Vehicle-to-vehicle communication is important for the future of autonomous vehicles as well. If driverless cars can communicate with one another, they can better maintain a safe distance and share other important data.
Manufacturers are looking to remain competitive and explore industrial internet of things (IIoT) applications. Embedded edge networks are becoming utilized due to their ability to maintain greater efficiency while being powered by artificial intelligence. This is one of many industrial IoT use cases. In fact, the role of AI in this sector is expected to reach a value of up $16.7 billion by 2026.
Predictive maintenance is also another major benefit made possible with machine learning and IoT technology. With existing data, AI algorithms can identify when to implement preventative measures before a machine requires repairs.
Computer vision for visual inspection is also a critical technology that can reduce costs and improve efficiency. ML algorithms are more efficient at visual inspection when given the right training data and hardware than humans. Companies like BMW are already using this technology to ensure quality control for their automotive parts.

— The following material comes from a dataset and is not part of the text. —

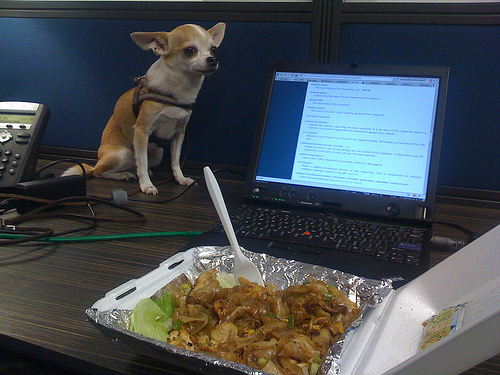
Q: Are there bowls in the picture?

Advancements in the Internet of Things technology are propelling us farther than ever thought possible. Although global pandemics and component shortages may slow down progress in the short term, it is important to invest in these growing technologies in order to remain competitive in the long term. Without artificial intelligence, machine learning, embedded systems, and comprehensive IoT frameworks, businesses won’t keep up with an increasingly interconnected world. By taking advantage of these powerful technologies, companies can reap the benefits of smart features, functionality, and productivity from connected IoT ecosystems.